Sarbanes-Oxley: Private Opportunity In Public Regulation

With an eye toward the future, some closely held firms voluntarily adopt SOX principles.

Public companies may find the provisions imposed by the Sarbanes-Oxley (SOX) Act burdensome, but some forward-looking private companies are voluntarily adopting SOX principles.

So say the results of PricewaterhouseCoopers' recent Trendsetter Barometer, which was based on interviews with CEOs of 340 privately held product and service companies identified as among the fastest growing in the past five years.

Slightly more than a quarter of those CEOs say their companies have adopted Sarbanes-Oxley "best practices." Of those, 30% have applied its principles in governance, 26% in transparency and 43% in both areas.
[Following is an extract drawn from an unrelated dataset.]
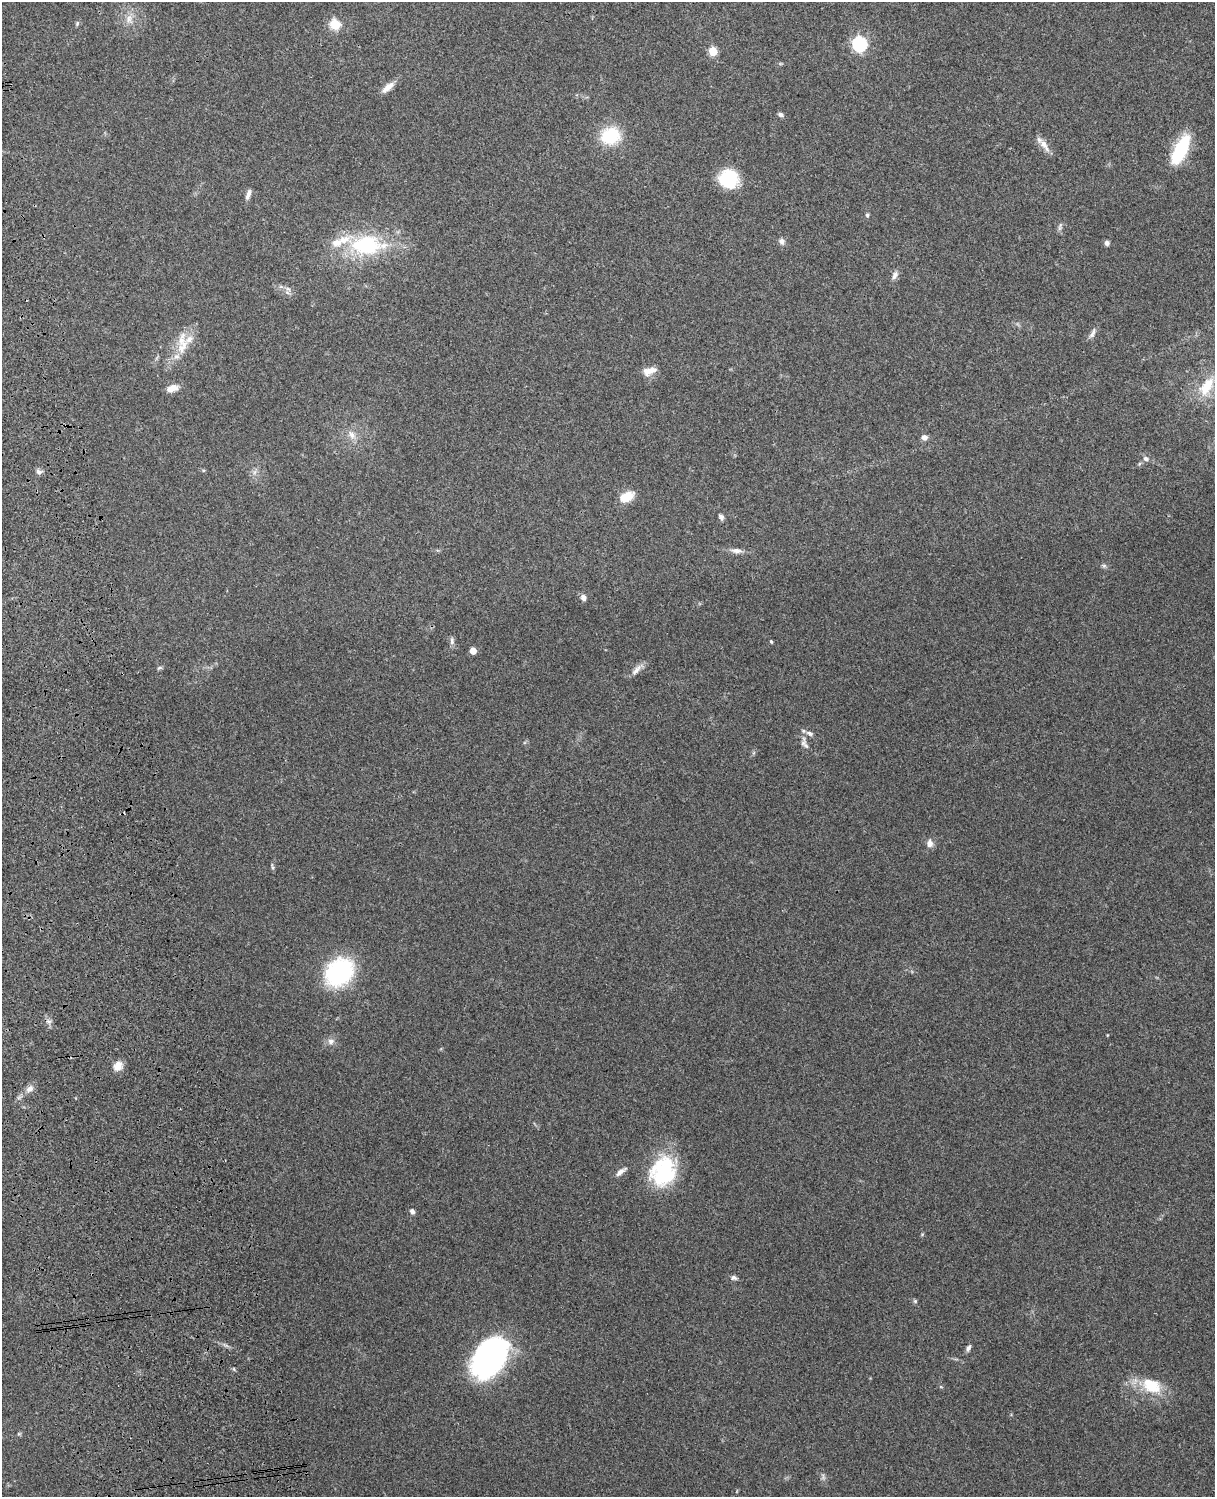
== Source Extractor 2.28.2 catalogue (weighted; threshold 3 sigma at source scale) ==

Data show that adopters tend to be from larger businesses (averaging $74.2 million in annual revenues) that have grown faster in the past five years and expect 25% higher revenue growth in the next 12 months.

What's the attraction? PricewaterhouseCoopers says private firms' motivation to embrace SOX principles may be a future in the public eye. "By voluntarily embracing aspects of mandated behavior for public companies, they are using regulation and oversight as a means to an end, better positioning themselves for a future IPO or to be acquired by a public company," says Michael Petrecca, a Pricewaterhouse-Coopers private company services partner.

Indeed, "if a private company aspires to an initial public offering, registering for public debt, or one day being acquired by a public company, then it is to the benefit of that private company to be able to demonstrate good management practices and sound internal controls," says Dick Kilgust, managing partner, global public policy and regulatory, for PricewaterhouseCoopers.

However, adoption of SOX principles should not be mistaken for an embrace of increased regulation. In fact, two-thirds of companies that are considering going public say the cost of complying with Sarbanes-Oxley and other SEC-imposed restrictions is a potential barrier. On the other hand, nearly three-quarters of companies considering becoming an acquisition candidate or seeking public financing don't see such compliance as a financial obstacle.